6 Replies Latest reply on Dec 8, 2013 1:14 AM by Hudi

    Business Process Consideration


      Hi All,


      Hope your holidays were pleasant.


      I would love some input regarding the issue of why you need an invoice table.


      I have a client who creates invoices based off his projects table. When something gets invoiced the status of the project simply changes to 'invoiced'. Now why is that wrong, or at least not recommended?



      2 reasons I came up with:


      1. If you want to create multiple invoices for a project, current system does not allow for that.

      2. If you need to void an invoice, and create a new one, you have no record of that voided invoice.


      Bottom line is that it's messy. But if they are surviving without it, are there any other reasons why I should press them to create an Invoices table (and all the scripts, layouts etc)?



        • 1. Re: Business Process Consideration

          Hi Hudi,


          What does their accountant and bookkeeper say?


          How well would their records stand up to an audit by the taxation authority?


          Surely those folk become the ultimate arbiters on whether or not their business practices are sufficiently robust.





          • 2. Re: Business Process Consideration

            Hi Hudi



            Here in the UK and I believe other countries too, our tax authority (HM Revenue and Customs) require that sales invoices are numbered sequentially.


            This is easier to undertake in a Sales Invoice table, where the sequential serial number can be generated as each new invoice is added.


            It can still be produced from a Projects table, if each new Sales Invoice calls for a new record in the Sales Invoice table and uses the new sequential number from that table.

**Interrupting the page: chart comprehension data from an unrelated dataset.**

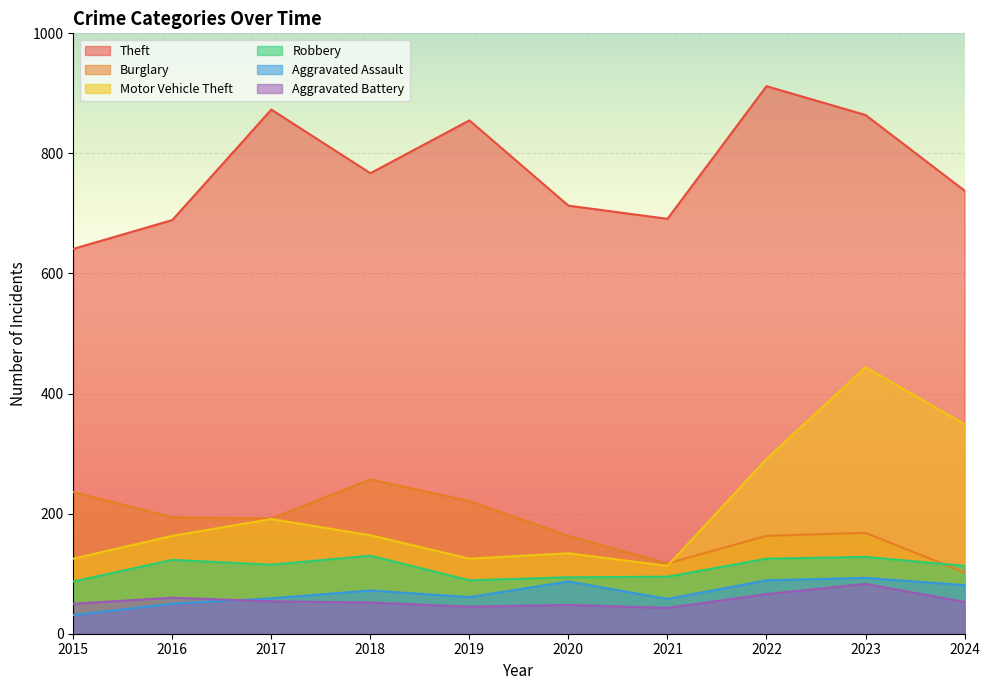

Which category has the lowest value in the Robbery series?

2015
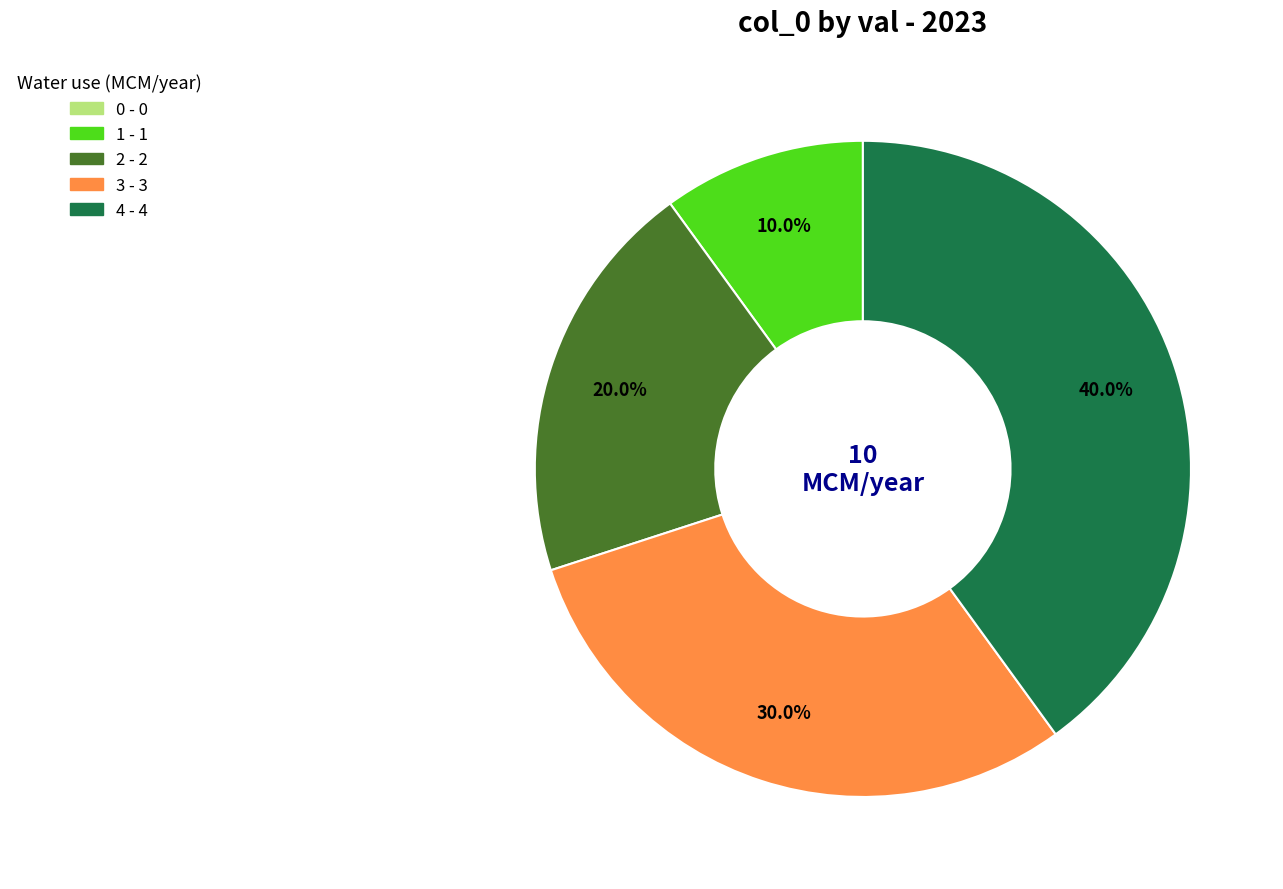

Is 1 the majority of the pie?

No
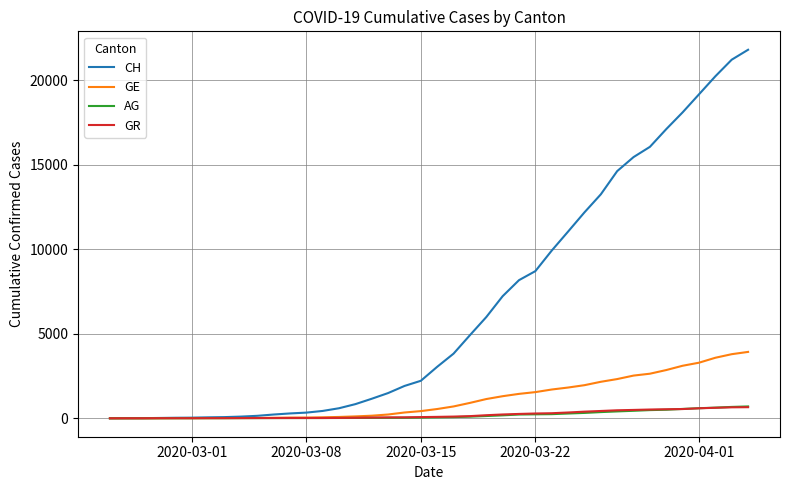

Which series has the widest spread of values?

CH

            However, nothing beats the list of Sales Invoices in invoice number order as generated by a proper Sales Invoice table.


            As far as I am concerned, I now always use a separate Sales Invoice table.



            Best wishes - Alan Stirling, London UK.

            • 3. Re: Business Process Consideration

              The most incredible thing I continually see with Invoices from custom databases is the ability to change the Invoice once it has been posted... I have been told by a few people that it is illegal to change an Invoice once it's been sent to the recepient. If you have a problem with it, create a new Invoice or credit the existing Invoice then create a new one. Seems like a painful business process to me!

              An invoice should certainly be a separate record to the original project and then locked off from being able to edit it once it's sent. (well, at least in a perfect world) ;-)

              • 4. Re: Business Process Consideration

                In the US, it is not illegal to change an invoice as long as you represent it as changed or updated, etc.  Otherwise you get into the fraud area.  However, all accountants will vehemently argue against changing invoices.  It is like making a mistake in your bank account.  The bank does not "fix" the original mistake by getting rid of it.  They instead issue a credit or debit rectifying the original mistake, leaving the original mistake in the account ledger as well as documentation of the correction. 


                Small businesses are known for being run by entrepeneurs that know their products well, but as a business owner, have to handle all of the other things required in a business like accounting, taxes, HR, etc.  Some of these entrepeneurs want lots of control and make decsisions on what seems best to them in areas that they are not an expert and that is where problems like this arise. 


                As a database consultant, all we can do is provide advice to general accounting principals as well as good practices for software development.  A client does not have to follow our advice, nor do we have to work for them if they ignore our advice.  If the proposed development is not inherently fraudulent, I usually implement it with warnings to my client on potential problems.  I also make sure to not advertise myself as something I am not like an accountant.  So when you run into problems like this, a way to get the monkey off our backs as the software developer is to refer them to their accountant which surely will not concur with such a request. 


                Best of luck!

                • 5. Re: Business Process Consideration

                  What John Wolff said.  With things like accounting workflow it's helpful to look to existing accounting packages (like Quickbooks) and note deviations froms that workflow.  Accounting packages are designed the way they are for good reasons, including some of the ones you outline.  Accountants like them because they understand the workflows and trust them.


                  You could tell the client (gently) that the fact that they are surviving without a good data model and accounting controls is not reason to continue doing so, any more than it would be to continue driving without vehicle maintenance or insurance simply because you've gotten away with it so far.


                  One way of moving that conversation forward is to ask to bring their accountant in to review the current system's workflow for improvements in a group meeting.  The accountant is likely to make your argument for you very convincingly.

                  • 6. Re: Business Process Consideration

                    Thank you all for the insights.

                    It was less an issue of legality and accounting practices (I have enough to worry about   ) and more one of flexibility and best FM practices. I felt having an invoice table was worth the trouble for the flexibility it gives the user in all aspect, reporting, analysis, data entry and wanted to confirm that.

                    Many thanks for the detailed thoughts.